Data excerpts.

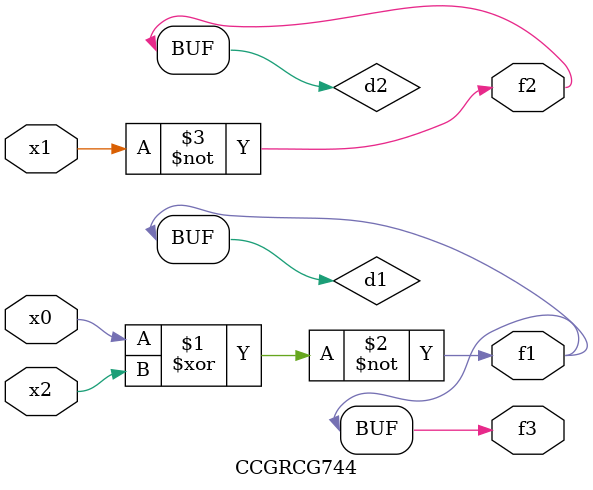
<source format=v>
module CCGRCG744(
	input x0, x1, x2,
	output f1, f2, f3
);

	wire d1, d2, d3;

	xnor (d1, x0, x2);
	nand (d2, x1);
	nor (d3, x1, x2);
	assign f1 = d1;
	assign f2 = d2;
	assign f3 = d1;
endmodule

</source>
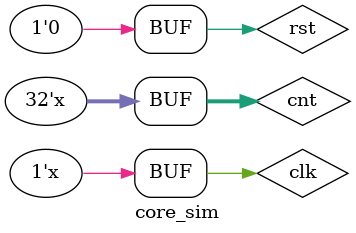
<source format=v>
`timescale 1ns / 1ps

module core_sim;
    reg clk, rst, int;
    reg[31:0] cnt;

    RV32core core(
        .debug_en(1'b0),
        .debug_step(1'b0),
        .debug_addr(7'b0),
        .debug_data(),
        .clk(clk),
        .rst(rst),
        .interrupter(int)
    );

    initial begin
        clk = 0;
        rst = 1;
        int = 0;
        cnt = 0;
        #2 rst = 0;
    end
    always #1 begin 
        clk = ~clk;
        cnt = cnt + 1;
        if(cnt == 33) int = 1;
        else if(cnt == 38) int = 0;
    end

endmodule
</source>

Task directions.
Search the material above for the word "assign", and return each line that holds it.

Your response.
	assign f1 = d1;
	assign f2 = d2;
	assign f3 = d1;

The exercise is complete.